South Korea’s liquidity aggregate, the broadest measure of money supply, edged up 0.3 percent from a month earlier to stand at 7,236 trillion won in March, the data showed.

Meanwhile, the country’s financial watchdog said on Thursday that it will prod financial firms to manage their incentive systems in a proper and reasonable manner.

The Financial Supervisory Service (FSS) said incentive systems can carry risks if not properly managed, which also can hurt financial institutions’ soundness as well as the financial stability in the broader sector.

Some financial firms have been under fire for offering hefty incentives to employees and C-suite executives despite soured real estate development projects.

Also, some financial firms have been lax in managing incentive systems in accordance with regulatory guidelines, the watchdog said.
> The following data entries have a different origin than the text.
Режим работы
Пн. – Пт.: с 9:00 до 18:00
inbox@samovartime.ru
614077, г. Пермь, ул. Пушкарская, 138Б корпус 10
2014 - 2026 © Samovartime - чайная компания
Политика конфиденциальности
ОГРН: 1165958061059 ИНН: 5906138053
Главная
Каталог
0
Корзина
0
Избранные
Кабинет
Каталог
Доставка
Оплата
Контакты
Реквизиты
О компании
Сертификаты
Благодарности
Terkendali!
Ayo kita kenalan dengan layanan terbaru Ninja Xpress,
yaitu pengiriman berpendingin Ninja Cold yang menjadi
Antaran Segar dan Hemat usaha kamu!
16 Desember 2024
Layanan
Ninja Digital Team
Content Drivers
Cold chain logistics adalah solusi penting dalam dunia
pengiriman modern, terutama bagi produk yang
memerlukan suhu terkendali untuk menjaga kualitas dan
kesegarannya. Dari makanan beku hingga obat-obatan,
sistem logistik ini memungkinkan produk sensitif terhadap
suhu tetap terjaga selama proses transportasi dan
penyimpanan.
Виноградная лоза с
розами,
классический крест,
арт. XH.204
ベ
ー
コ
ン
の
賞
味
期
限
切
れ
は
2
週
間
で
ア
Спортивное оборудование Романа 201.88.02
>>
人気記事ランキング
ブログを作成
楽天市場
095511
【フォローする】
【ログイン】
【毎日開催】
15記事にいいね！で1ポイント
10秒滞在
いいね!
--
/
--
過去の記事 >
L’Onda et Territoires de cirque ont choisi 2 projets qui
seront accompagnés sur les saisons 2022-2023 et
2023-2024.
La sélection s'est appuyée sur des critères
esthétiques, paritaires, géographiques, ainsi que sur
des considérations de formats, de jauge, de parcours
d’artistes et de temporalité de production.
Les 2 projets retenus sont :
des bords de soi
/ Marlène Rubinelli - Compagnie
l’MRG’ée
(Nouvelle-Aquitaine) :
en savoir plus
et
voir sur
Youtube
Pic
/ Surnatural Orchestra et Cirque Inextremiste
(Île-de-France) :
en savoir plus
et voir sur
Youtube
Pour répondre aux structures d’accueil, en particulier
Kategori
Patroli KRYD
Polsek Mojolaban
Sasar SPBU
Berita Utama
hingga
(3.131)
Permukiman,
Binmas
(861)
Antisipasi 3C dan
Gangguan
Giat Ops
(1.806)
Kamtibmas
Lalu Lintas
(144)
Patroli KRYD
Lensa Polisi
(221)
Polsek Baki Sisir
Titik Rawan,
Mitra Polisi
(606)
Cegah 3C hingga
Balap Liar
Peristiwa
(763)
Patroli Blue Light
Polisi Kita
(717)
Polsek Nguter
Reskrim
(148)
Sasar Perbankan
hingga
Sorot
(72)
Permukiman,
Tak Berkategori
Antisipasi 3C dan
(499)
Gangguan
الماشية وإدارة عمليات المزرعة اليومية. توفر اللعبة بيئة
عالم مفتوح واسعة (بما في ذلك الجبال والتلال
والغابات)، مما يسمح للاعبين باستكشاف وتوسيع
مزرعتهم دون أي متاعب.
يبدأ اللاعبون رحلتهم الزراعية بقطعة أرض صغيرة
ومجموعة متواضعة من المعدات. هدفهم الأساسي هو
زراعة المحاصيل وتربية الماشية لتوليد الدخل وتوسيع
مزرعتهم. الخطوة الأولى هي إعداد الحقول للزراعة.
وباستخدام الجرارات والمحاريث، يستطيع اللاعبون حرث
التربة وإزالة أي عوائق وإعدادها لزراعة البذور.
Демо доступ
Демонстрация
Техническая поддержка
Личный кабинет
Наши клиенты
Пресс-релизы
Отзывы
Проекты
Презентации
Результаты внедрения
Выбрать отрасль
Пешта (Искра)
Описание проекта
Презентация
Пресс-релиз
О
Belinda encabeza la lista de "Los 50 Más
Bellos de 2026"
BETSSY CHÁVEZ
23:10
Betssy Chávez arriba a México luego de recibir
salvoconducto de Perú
Data from the FSS showed that banks, securities firms and other financial institutions doled out some 1.06 trillion won (US$758 million) worth of incentives such as performance-based pays, profit-sharing and commissions to employees and executives in 2023, down 8.8 percent from 1.16 trillion won the previous year.

Investment companies offered the largest 660 billion won worth of incentives to their employees and executives in 2023, down 9.5 percent from a year earlier, trailed by banks with 159 billion won, up 8.3 percent, and insurance firms with 143 billion won, down 18 percent.